As rancorous as the travails over the sewer project seemed, they pale when compared to what followed.
In 1995, Byrd, an irascible 74-year-old retired driller, was convicted of conspiring to kill his political rival Oldham in a murder-for-hire scheme. Byrd was sentenced to 25 years to life in prison, but that conviction was overturned and a new trial was ordered--although prosecutors apparently have decided against retrying Byrd.
Like their counterparts in Quartzsite, merchants in Apache Junction were convinced that a sewage system was crucial to the well-being of their community of 22,000. But Apache Junction's voters had rejected two attempts by the city to build and operate its own system.
Shortly after the second referendum failed, Glen Gimbut became Apache Junction city attorney. Richard Carr was right behind him.
Gimbut had been Quartzsite's attorney at the time Carr first approached Quartzsite.
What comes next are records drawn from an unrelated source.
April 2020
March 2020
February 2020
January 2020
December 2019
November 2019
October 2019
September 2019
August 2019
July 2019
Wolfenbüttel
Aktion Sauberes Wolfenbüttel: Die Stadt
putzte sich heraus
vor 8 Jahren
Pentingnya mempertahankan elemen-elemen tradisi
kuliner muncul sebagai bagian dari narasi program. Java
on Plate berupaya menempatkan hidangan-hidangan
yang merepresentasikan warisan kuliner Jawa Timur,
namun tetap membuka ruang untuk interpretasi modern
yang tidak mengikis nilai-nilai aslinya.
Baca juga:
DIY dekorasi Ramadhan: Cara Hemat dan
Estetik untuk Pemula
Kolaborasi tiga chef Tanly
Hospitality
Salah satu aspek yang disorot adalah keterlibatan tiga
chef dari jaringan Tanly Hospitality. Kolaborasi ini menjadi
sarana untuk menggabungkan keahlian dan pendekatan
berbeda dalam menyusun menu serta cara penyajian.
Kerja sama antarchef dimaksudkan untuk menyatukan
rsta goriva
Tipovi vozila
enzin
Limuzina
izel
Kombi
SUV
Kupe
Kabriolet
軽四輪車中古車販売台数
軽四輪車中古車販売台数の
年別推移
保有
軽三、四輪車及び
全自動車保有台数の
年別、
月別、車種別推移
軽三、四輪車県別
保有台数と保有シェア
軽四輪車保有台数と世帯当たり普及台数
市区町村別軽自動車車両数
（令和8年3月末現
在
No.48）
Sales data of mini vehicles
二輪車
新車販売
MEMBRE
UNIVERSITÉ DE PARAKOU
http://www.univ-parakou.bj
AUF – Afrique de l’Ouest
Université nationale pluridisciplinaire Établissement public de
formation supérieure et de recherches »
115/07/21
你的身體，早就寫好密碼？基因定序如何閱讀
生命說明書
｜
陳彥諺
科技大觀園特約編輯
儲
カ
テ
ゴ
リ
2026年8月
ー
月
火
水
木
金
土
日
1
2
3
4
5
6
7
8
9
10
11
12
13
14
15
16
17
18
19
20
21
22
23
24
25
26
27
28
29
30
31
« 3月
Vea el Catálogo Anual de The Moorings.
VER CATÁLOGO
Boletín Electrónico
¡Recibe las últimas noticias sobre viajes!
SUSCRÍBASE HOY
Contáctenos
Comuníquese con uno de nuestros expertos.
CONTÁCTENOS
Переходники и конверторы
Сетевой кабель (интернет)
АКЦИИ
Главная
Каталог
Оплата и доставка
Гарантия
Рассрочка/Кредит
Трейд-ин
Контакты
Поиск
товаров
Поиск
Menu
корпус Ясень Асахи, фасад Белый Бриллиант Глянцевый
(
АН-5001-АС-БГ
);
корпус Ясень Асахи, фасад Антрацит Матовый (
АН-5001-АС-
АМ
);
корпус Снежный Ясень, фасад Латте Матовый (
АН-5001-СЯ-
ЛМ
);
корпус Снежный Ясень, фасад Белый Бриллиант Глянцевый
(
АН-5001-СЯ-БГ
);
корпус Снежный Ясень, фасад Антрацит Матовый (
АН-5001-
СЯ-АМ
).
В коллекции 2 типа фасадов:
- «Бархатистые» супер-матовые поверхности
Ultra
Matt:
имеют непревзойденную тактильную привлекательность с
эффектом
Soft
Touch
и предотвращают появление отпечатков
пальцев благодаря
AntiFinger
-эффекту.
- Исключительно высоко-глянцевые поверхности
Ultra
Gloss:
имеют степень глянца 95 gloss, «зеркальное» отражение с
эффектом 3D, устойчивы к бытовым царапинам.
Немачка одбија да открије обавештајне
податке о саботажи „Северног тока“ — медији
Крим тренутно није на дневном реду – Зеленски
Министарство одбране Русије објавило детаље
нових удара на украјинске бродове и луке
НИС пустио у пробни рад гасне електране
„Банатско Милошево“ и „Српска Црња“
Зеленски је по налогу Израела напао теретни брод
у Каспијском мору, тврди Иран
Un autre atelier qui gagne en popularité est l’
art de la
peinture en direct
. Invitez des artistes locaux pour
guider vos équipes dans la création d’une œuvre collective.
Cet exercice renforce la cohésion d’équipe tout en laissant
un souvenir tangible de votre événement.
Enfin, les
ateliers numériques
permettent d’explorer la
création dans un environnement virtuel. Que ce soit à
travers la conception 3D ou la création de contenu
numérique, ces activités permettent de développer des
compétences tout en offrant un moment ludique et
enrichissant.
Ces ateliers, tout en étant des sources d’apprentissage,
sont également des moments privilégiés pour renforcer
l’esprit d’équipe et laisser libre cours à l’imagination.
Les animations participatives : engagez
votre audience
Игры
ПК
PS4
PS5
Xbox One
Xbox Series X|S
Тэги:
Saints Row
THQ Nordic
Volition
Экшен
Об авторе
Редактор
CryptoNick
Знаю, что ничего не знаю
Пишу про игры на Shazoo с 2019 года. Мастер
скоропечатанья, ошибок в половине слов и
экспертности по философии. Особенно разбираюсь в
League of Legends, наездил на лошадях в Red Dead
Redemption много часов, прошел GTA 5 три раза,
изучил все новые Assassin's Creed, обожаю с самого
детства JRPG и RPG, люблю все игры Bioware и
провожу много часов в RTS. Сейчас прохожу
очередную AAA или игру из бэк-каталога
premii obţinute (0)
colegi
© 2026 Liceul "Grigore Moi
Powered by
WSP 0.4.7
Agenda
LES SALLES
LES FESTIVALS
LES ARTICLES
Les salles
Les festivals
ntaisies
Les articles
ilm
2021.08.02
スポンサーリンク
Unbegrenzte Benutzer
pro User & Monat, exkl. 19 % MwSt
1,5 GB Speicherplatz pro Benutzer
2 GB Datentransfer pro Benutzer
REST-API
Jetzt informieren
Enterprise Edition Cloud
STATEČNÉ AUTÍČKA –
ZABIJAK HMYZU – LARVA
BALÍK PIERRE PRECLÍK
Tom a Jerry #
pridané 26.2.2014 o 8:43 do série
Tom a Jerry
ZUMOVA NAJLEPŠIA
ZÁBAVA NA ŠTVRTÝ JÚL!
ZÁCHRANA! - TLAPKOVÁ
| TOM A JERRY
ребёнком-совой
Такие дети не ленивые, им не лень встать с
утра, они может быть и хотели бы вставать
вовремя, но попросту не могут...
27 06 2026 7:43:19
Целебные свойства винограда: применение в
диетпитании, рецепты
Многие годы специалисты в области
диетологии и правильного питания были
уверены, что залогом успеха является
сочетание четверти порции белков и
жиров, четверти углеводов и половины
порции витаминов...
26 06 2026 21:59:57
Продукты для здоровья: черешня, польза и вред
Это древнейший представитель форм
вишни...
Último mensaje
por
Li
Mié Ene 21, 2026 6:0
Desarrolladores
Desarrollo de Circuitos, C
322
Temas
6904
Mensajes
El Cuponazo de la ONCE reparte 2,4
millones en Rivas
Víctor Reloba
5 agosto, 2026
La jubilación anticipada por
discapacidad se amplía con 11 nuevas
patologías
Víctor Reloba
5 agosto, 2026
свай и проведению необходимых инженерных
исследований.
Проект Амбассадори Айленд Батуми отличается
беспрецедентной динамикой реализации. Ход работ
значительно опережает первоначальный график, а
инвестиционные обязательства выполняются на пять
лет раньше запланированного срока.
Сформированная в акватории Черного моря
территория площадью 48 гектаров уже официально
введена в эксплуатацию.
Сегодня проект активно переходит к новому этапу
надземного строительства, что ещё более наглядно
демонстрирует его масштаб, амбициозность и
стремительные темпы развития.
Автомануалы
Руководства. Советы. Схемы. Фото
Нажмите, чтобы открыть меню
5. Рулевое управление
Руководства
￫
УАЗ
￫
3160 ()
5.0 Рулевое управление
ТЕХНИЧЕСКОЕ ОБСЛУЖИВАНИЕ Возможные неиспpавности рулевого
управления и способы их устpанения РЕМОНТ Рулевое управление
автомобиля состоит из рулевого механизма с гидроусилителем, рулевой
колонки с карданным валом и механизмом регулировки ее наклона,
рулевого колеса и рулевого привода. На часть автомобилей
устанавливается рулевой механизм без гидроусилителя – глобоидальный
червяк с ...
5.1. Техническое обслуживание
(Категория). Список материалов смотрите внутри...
He saw Carr as the man who might be able to help Apache Junction get what it wanted.
"I just knew that Apache Junction was interested in finding a way to build a sewer system outside the regular channels," Gimbut says. "I said, 'I know of one screwy way--I can't guarantee it'll work.'"
In August 1991, members of Apache Junction's chamber of commerce asked Carr to do for Apache Junction what he was doing for Quartzsite, where everything looked rosy at the time.
Things looked promising in Apache Junction, too, thanks to overhyped financial projections and feasibility studies.
Carr's first step was to convince the city council to create the Superstition Mountain Community Facilities District, which it did in July 1992. The district, which had the authority to issue tax-exempt municipal bonds, was run by a board of five unpaid city council appointees.